Don’t Accumulate Any Credit Card Debt If You Are Not in a Position to Pay It Back

Just because your credit cards are active, you should not assume that you could use them frivolously again. The reason behind debt consolidation is to effectively pay down all your loans and not just to lower your credit balance so that you could go about amassing a lot of debts again.

You may keep your cards open so that you could use them in the event any spending emergency actually arises. Experts recommend a relatively lower credit limit in all your credit cards if you are used to splurging and overspending. Lower credit limits could be a preferable option as opposed to destroying or canceling the credit cards, from the perspective of credit scores.

Don’t Opt for a Debt Consolidation Loan with High Fees

It is crucial to identify a loan with a low interest rate and it is also, vital to choose one that comes without any extra fees. Many loans are accompanied by a host of other fees such as origination fees that a lender would be charging for administering your loan, prepayment fees or penalties for paying off your loan early, annual fees, monthly fees, ongoing service fees, etc. You must choose only those companies that do not charge additional fees. Read the fine print carefully for hidden fees and penalties.

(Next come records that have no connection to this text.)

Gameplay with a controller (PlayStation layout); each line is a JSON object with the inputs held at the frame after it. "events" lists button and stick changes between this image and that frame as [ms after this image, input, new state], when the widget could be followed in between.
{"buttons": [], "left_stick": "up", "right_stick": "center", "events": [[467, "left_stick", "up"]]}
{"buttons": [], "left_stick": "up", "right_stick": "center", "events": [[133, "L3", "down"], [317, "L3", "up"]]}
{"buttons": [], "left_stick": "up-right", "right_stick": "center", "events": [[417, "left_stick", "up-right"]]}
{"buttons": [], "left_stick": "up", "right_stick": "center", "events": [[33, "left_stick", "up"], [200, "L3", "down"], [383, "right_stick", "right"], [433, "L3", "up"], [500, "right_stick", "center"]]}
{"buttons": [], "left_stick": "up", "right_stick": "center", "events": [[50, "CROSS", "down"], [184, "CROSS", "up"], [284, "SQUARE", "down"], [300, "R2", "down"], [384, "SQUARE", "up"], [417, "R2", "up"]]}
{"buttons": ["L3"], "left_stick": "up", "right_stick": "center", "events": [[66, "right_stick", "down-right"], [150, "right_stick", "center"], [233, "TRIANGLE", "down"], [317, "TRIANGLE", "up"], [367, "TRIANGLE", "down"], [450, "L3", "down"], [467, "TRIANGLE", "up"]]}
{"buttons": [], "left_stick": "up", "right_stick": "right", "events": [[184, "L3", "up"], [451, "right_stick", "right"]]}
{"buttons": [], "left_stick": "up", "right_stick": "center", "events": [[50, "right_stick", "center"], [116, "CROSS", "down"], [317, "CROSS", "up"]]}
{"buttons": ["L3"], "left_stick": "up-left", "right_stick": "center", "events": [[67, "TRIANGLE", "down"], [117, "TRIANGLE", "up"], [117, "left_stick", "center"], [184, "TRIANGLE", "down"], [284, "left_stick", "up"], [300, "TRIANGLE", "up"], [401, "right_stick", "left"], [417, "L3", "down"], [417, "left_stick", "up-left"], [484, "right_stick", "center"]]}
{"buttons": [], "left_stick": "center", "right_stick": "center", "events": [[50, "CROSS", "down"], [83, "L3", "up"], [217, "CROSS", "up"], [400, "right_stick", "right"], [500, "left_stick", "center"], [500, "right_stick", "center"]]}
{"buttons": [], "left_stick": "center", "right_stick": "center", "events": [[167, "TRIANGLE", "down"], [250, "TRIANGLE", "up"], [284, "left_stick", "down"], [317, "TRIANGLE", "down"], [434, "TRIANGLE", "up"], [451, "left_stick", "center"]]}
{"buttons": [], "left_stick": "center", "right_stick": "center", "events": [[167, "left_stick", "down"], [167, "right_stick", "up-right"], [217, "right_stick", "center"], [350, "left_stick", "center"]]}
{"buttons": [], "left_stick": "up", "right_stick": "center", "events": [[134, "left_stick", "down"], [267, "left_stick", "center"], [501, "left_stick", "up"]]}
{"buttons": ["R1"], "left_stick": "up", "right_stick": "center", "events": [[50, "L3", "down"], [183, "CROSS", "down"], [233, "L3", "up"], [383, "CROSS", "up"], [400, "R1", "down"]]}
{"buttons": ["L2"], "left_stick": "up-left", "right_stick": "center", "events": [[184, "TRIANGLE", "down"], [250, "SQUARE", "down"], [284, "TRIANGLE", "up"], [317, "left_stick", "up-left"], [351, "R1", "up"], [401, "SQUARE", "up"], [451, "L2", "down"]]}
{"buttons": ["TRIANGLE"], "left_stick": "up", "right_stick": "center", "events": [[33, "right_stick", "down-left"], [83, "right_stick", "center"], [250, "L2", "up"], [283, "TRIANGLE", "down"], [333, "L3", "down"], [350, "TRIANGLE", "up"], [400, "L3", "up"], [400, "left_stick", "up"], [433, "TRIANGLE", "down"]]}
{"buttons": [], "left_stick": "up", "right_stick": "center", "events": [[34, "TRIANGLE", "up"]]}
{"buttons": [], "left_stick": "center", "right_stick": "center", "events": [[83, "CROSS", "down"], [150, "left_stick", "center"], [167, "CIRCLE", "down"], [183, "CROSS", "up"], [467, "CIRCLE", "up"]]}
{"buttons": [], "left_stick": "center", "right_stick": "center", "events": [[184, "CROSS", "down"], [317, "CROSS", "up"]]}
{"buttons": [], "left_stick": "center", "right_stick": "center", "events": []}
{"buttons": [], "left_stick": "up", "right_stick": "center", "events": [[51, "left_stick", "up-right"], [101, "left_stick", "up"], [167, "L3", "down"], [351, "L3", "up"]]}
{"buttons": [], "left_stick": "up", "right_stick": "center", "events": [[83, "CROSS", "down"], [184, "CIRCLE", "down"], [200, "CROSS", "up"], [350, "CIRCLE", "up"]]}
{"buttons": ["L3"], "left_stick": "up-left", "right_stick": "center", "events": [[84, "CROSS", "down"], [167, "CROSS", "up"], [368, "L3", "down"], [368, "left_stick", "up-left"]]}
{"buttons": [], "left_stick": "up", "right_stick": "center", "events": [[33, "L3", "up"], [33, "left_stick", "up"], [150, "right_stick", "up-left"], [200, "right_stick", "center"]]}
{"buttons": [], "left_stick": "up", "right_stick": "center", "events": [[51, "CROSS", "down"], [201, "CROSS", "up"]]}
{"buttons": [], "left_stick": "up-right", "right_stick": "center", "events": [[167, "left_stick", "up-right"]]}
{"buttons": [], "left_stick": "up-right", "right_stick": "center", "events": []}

Conclusion: Do Chalk Out an Effective Plan

Debt consolidation necessitates some smart financial planning and firm budgeting. Before taking out a debt consolidation loan, you must determine what sort of monthly payment would be affordable to you. You must necessarily identify areas where you could curb your spending so that you could get on top of your debts quickly. If you are reeling under an overpowering debt burden, it is a wise practice to cut down unnecessary or frivolous expenses. Chalk out a smart budget and firmly stick to it. You need to win this battle against spiraling debts with determination and dedication all the way. Once you have a sound knowledge of the way different loans work and precisely, how borrowing could adversely impact your credit score, then you would acknowledge the fact debt consolidation could be a fantastic way of paying down all your outstanding balances faster.

Sujain Thomas
Sujain Thomas is an experienced blogger who has written articles for several renowned blogs and websites about various uses of social media to engineer more business traffic on business websites. She love to write about fitness and health too.